(AIM OF THE TASK): Rewrite the lines starting at the one containing "genus: Cliffortia" and ending at the one containing "genus: Vespa", swapping "common name" for "vernacular name" and leaving everything else unchanged.

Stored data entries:
+++
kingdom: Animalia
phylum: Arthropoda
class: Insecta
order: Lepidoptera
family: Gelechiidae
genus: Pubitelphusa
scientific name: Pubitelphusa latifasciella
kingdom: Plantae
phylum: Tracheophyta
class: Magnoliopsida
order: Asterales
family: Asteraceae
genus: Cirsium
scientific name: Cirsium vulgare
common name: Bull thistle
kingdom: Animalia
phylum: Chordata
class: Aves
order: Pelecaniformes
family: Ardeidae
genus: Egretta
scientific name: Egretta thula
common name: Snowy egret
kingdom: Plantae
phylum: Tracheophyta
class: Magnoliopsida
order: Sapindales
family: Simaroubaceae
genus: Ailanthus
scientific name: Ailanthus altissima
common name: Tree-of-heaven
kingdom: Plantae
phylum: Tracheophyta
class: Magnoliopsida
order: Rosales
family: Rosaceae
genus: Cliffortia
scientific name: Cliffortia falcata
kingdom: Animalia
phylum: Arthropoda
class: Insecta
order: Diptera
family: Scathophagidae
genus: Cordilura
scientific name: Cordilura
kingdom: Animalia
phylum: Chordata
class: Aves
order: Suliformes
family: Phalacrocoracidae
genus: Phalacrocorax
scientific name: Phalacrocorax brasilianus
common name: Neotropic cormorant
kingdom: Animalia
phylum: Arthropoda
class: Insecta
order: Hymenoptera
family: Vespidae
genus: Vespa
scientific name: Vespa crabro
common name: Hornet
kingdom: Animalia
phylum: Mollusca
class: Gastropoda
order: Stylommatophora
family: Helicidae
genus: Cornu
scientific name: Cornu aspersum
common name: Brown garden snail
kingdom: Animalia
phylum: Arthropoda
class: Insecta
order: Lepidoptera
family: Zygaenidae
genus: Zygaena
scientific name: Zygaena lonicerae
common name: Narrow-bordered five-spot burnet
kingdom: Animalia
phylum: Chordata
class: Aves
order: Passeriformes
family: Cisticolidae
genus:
+++
(THE ANSWER):
genus: Cliffortia
scientific name: Cliffortia falcata
kingdom: Animalia
phylum: Arthropoda
class: Insecta
order: Diptera
family: Scathophagidae
genus: Cordilura
scientific name: Cordilura
kingdom: Animalia
phylum: Chordata
class: Aves
order: Suliformes
family: Phalacrocoracidae
genus: Phalacrocorax
scientific name: Phalacrocorax brasilianus
vernacular name: Neotropic cormorant
kingdom: Animalia
phylum: Arthropoda
class: Insecta
order: Hymenoptera
family: Vespidae
genus: Vespa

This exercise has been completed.